Salted Kumquat
Cold Dishes

Salted Kumquat

timer 10 MIN
signal_cellular_alt Medium
person 4 servings
Salted Kumquat

About This Recipe

Transform ordinary kumquats into a tangy, salty delight with this simple yet flavorful pickled kumquats recipe. Perfect for adding a burst of citrusy zest to dishes, these pickled gems require just two ingredients—fresh kumquats and salt—plus patience for a one-to-two-month fermentation. The key lies in layering the kumquats and salt in sterilized jars, ensuring each piece is lightly coated for optimal pickling. Over time, the kumquats develop a uniquely bold taste, balancing sweet and savory notes. Ideal as a condiment, snack, or cocktail garnish, these pickled kumquats are a versatile pantry staple. Their vibrant flavor and effortless preparation make them a must-try for home cooks seeking a gourmet touch. Try this recipe and savor the magic of slow-fermented citrus!

Instructions

Detailed preparation guide

servings 4
Total Time 10m

shopping_basket Ingredients

Main Ingredients
  • Kumquats 500g
The sauce & seasonings
  • Salt 25g

menu_book Directions

1
Step 1
Before pickling: Wash the kumquats clean and dry them (they must be completely dry with no water on the surface).
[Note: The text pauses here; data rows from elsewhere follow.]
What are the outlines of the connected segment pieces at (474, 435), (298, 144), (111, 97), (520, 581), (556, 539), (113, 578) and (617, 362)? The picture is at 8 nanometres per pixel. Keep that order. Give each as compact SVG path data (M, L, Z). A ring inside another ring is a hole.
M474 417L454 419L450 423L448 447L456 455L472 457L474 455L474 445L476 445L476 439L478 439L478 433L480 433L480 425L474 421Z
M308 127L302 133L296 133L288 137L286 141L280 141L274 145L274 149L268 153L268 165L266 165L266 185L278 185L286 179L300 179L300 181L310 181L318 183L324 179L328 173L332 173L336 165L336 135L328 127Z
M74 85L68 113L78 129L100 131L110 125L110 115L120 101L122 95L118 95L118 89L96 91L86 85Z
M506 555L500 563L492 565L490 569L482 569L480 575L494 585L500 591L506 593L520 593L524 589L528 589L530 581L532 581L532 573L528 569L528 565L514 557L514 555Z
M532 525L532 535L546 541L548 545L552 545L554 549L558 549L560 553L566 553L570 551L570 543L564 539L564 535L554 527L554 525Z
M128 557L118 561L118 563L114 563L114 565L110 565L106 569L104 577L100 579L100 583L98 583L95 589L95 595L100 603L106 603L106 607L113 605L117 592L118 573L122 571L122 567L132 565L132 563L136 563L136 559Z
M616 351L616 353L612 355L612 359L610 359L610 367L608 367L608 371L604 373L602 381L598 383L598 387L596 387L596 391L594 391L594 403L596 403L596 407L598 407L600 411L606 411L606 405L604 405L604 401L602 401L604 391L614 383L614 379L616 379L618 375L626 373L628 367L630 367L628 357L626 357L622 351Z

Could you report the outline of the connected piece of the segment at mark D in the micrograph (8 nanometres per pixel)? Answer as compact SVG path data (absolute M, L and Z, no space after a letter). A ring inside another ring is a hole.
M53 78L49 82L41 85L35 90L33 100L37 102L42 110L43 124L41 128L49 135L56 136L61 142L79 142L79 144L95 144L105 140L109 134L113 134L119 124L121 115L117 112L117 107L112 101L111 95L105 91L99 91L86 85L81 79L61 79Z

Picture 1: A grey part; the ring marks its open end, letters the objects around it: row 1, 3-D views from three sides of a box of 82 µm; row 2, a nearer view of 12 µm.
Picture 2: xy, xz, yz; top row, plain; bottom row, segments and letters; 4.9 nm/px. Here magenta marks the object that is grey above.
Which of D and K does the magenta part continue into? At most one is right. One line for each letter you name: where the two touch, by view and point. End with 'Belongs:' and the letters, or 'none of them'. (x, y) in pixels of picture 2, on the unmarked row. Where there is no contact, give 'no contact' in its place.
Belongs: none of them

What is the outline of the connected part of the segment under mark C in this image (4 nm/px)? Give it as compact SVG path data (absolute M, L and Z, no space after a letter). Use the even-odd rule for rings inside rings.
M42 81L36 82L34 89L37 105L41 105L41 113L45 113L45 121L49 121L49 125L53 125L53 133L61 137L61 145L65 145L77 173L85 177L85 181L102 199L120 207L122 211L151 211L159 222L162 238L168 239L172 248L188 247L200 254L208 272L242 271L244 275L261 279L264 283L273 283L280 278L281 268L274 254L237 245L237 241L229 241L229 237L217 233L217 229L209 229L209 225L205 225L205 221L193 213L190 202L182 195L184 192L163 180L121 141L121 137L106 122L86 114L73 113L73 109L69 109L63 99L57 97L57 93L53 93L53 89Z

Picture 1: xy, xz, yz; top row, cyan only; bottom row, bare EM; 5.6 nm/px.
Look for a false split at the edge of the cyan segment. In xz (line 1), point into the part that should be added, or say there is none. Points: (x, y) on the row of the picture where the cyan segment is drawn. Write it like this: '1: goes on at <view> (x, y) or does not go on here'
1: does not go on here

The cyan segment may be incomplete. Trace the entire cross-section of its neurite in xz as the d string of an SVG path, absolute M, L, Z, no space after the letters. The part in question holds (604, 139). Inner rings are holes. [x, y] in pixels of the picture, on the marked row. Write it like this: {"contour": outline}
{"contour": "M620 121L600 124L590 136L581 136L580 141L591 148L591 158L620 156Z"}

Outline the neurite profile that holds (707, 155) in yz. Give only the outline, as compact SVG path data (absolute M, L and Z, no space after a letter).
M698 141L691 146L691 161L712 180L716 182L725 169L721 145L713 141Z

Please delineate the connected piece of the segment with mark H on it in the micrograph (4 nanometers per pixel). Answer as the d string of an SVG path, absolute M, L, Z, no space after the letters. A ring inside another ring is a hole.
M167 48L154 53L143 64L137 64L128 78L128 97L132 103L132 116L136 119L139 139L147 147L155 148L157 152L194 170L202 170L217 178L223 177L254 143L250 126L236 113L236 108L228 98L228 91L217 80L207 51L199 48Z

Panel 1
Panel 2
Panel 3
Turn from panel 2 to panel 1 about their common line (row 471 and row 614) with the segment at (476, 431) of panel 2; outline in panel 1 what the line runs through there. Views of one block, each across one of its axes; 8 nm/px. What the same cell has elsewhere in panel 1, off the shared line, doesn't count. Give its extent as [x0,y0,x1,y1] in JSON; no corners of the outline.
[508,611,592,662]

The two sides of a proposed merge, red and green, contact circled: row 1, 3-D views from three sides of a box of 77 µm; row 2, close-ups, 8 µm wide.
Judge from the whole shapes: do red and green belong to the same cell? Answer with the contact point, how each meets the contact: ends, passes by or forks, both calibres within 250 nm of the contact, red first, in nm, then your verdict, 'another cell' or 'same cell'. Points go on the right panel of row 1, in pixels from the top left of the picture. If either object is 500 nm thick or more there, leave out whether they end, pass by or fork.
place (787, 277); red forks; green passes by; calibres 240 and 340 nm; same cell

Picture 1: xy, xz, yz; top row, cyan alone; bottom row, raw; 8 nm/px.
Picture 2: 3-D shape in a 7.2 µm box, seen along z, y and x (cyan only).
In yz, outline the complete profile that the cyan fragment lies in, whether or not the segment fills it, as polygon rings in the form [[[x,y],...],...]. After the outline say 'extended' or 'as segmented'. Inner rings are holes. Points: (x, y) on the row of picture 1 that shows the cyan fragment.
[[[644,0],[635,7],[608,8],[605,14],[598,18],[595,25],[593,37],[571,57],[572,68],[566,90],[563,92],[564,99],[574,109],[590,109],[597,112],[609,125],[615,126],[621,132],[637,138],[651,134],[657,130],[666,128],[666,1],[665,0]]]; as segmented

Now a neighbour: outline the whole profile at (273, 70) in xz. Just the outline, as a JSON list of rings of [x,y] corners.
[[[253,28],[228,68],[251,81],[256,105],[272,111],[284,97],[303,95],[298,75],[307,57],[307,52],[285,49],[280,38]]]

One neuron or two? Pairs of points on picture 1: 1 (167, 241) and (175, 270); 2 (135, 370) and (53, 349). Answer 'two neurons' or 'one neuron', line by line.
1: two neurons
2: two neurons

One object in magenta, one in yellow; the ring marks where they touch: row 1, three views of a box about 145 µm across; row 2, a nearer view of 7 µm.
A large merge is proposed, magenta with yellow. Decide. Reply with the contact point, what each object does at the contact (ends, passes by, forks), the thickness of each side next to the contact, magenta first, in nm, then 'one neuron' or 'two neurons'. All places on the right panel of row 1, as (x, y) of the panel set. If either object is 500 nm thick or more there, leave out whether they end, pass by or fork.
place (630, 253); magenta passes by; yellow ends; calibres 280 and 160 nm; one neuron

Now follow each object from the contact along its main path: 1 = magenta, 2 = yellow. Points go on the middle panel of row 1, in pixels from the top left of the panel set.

Wash the jars clean, sterilize them with boiling water, and dry them.
2
Step 2
Put a layer of dried kumquats into the jar, then add a layer of salt, and repeat this process until all the kumquats are used up. The amount of salt should be just enough to cover the kumquats with a thin layer. Seal the jar and let it pickle for one to two months. The longer it pickles, the better the effect.